La metamorfosi digitale delle sale Cec

Centrale e Visionario montano il sistema più avanzato. Una no stop di 24 ore per salutare la pellicola

Il carretto passava e quell’uomo gridava: «Datemi le vostre pellicole, i vostri fuori fuoco e i vostri fuori quadro, il vostro audio imperfetto, le giunte, le mascherine, i proiettori, i riccioli, il catozzo, il riavvolgitore. Terrò caro tutto questo, ma ormai è cosa mia, da robivecchi». Già. La pizza. Riposerà negli archivi.

Il cinematografo sta pedonalizzando la seconda fase della revolution, il digitale colto, diciamo, ancora un passo verso il perfetto. Ma siamo a un niente. Non è affare fresco di oggi, i multiplex si dotarono del sistema DCP (Digital cinema package) mesi e mesi fa; le sale single, i little multisala e i d’essai affrontano la prima stagione senza il bobinone, ed è - a suo modo - uno dei tanti passi epocali dell’arte, dopo il colore (1902, si tratta di una recente scoperta) e il sonoro (1927).

Una rinfrescata determinante l’hanno subìta pure gli schermi, con la netta riduzione dei fori, da micro a nano. Pulizia, molta più pulizia, nessuna sbavatura.

Alla sala in difesa strenua di un certo prodotto cinefilo - e per quanto riguarda Udine rientrano perfettamente nel pensiero Visionario e Centrale - si è imposta la metamorfosi, per nulla corrispondente allo spirito agée delle operazioni usuali di ripescaggio di un certo sommerso o di conoscenza di generi più cult che popolari. Però... Sabrina Baracetti, Thomas Bertacche e Marco Villotta del Cec se ne stanno seduti nella loro sede di via Villata a pochi metri dagli ultimi scatoloni riempiti di bobine. A fianco, una borsa di plastica rigida con gli hard drive. Nonni e nipoti.

«Non sarà taglio netto - spiega Bertacche - il film su pellicola continuerà a girare. Nelle nostre cabine avremo il doppio sistema e questo per non trascurare una ancora sostanziosa raccolta. Certo, vedi in digitale e ti cambia il mondo. Ah, tra l’altro noi, arrivando in ritardo, ci ritroviamo a montare l’ultima generazione. Svantaggiati prima, avvantaggiati adesso».

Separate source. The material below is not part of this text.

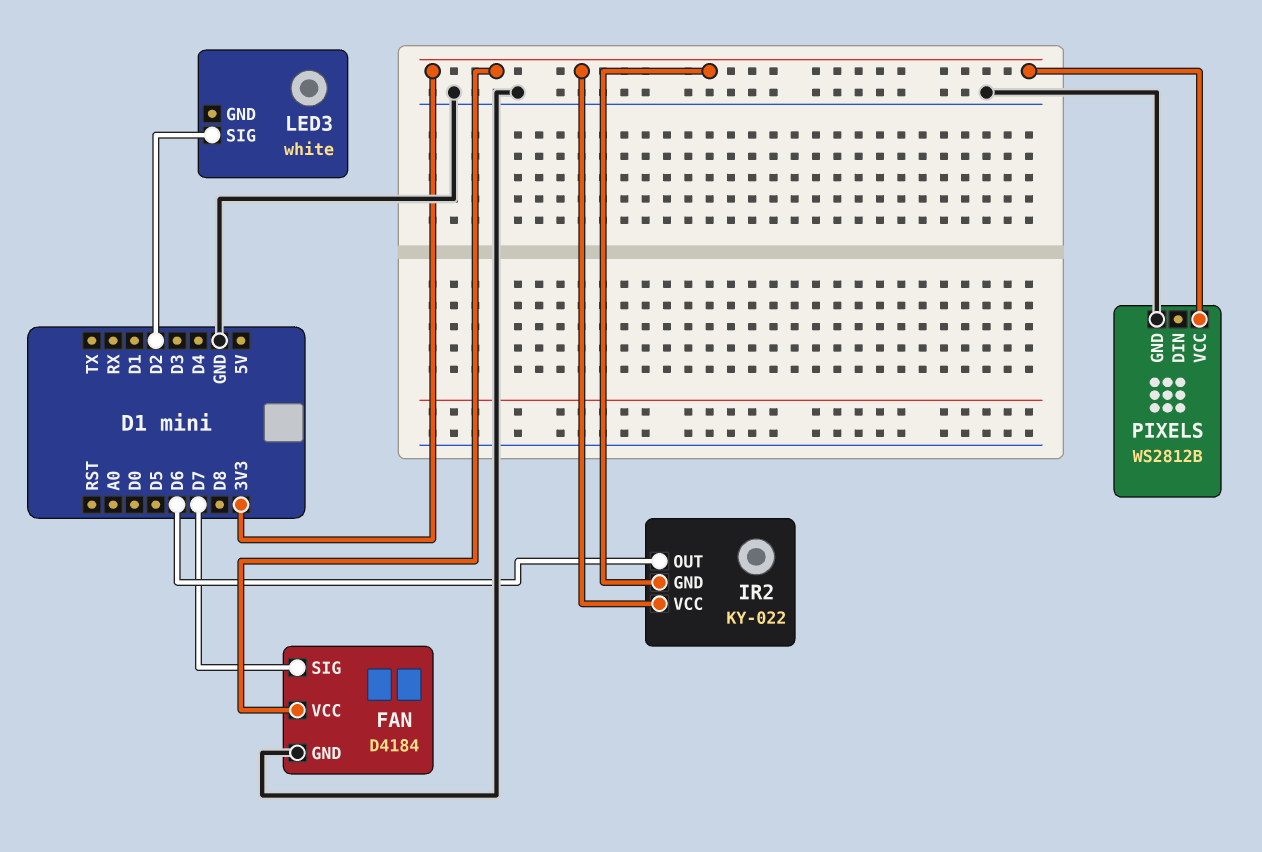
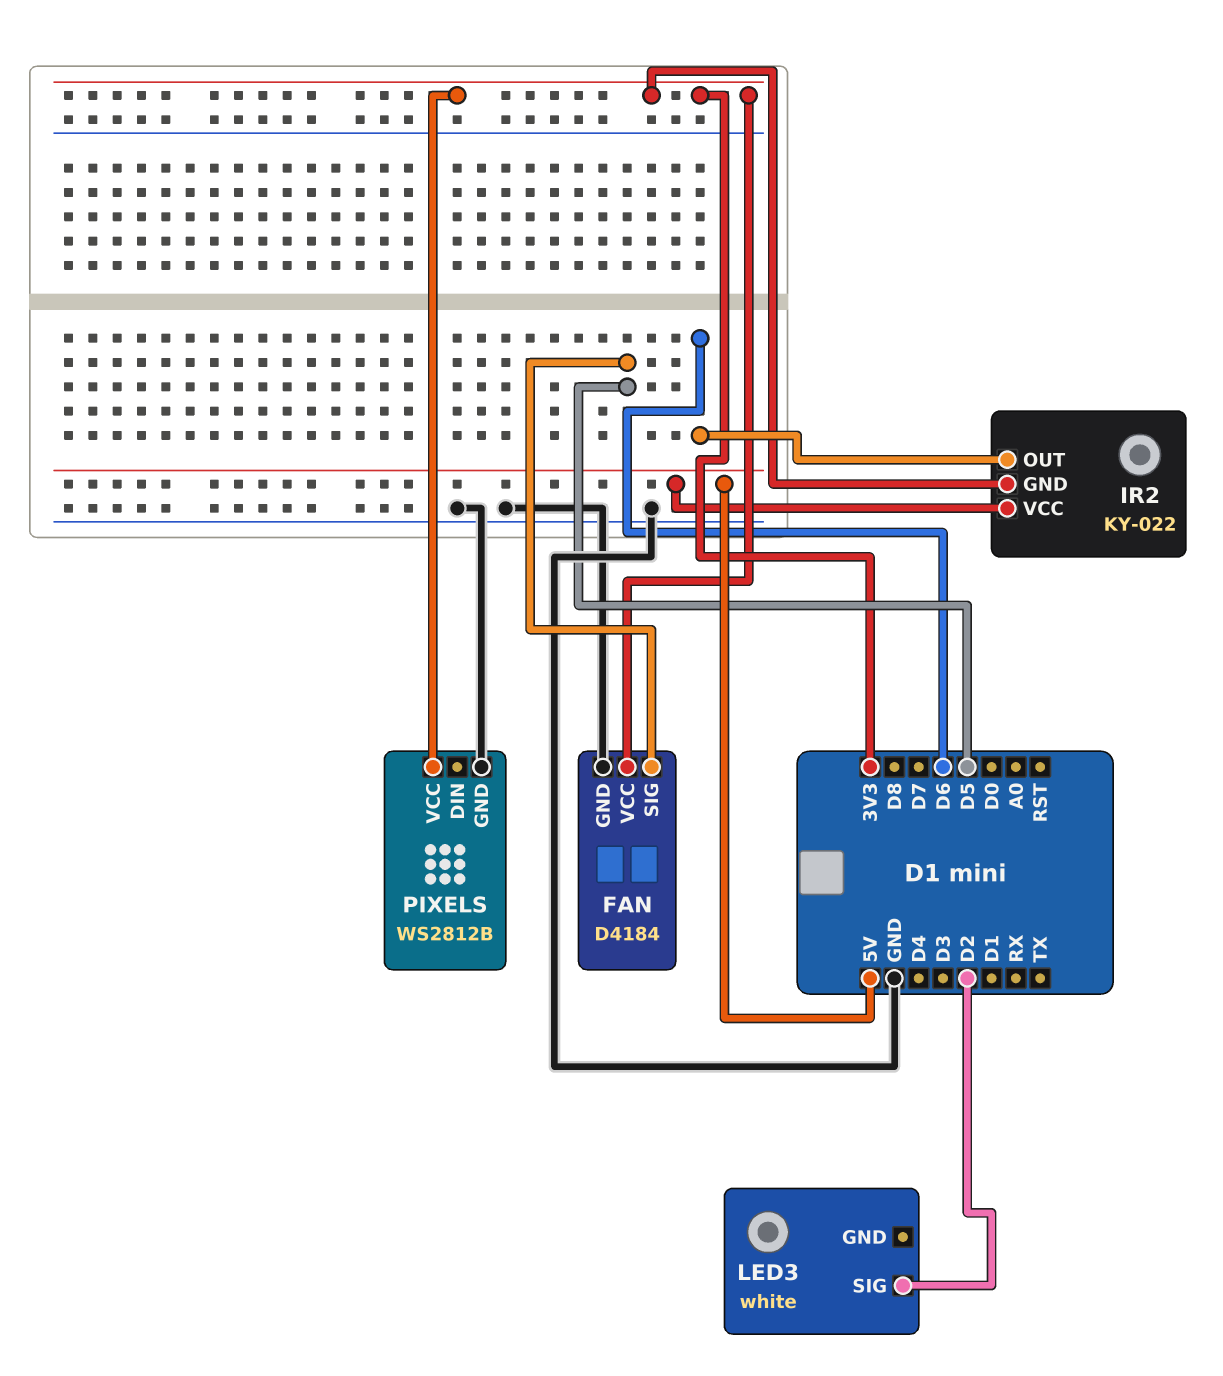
FAN pin SIG: D7 -> D5
IR2 pin VCC: 3V3 -> 5V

Si maneggiano parole e non sempre si agguanta il significato. Togliamo veli superflui. Il proiezionista seguirà procedure diverse, ovvero? «Il file, dall’hard drive, sarà scaricato in un server», spiega Marco Villotta, presidente del Centro per le Arti Visive. «Giusto il tempo del download e il gioco è fatto. Si pigia il bottone e il film parte. L’alternativa è riceverlo via satellite. Quindi lo si sblocca con una chiave speciale, la KDM. Pro e contro. Allora, in caso di guasto - i più comuni, ma sempre quelli di solito - con la pellicola te la cavi da solo, col digitale non è così automatico. Se non risolvi, salta la proiezione, poche storie».

Tutto, ragazzi, è un’utopia. Il difetto, da qualche parte, non ce lo leva nessuno. «Un altro “a favore” è l’evitare il trasporto della merce da un cinema all’altro col furgone; ti metti in tasca l’aggeggio e fai quattro passi».

Al Centrale di via Poscolle la stagione è già in marcia. In Another Country del coreano Hong Sang-soo con Isabelle Huppert ha innescato l’era nuova; il Visionario è ai box per lifting; riaprirà il 28. Aggiunge Sabrina: «Interessante è la doppia opzione ora possibile: versione come mamma l’ha fatta con sottotitoli oppure doppiata. Stiamo ragionando di dedicare il lunedì solamente agli originali». C’è dell’altro: un ancora non definito addio («meglio dire arrivederci») alla celluloide, ovvero una non stop di ventiquatt’ore dedicata a ciò che vedremo sempre meno. «In Asia - è sempre l’esperta Baracetti a parlare - sono andati meno morbidi. Da un giorno all’altro, zac. Via una, dentro l’altro».

Dunque, la seratona del commiato in simbiosi con la Cineteca. «La data è da scegliere. L’idea, invece, è pronta. Vorremmo fare alcuni curiosi taglia e incolla. Inserire in certi film che sceglieremo, scene porno, così, a caso». La modernità non sempre ti dà, a volte toglie le piccole soddisfazioni.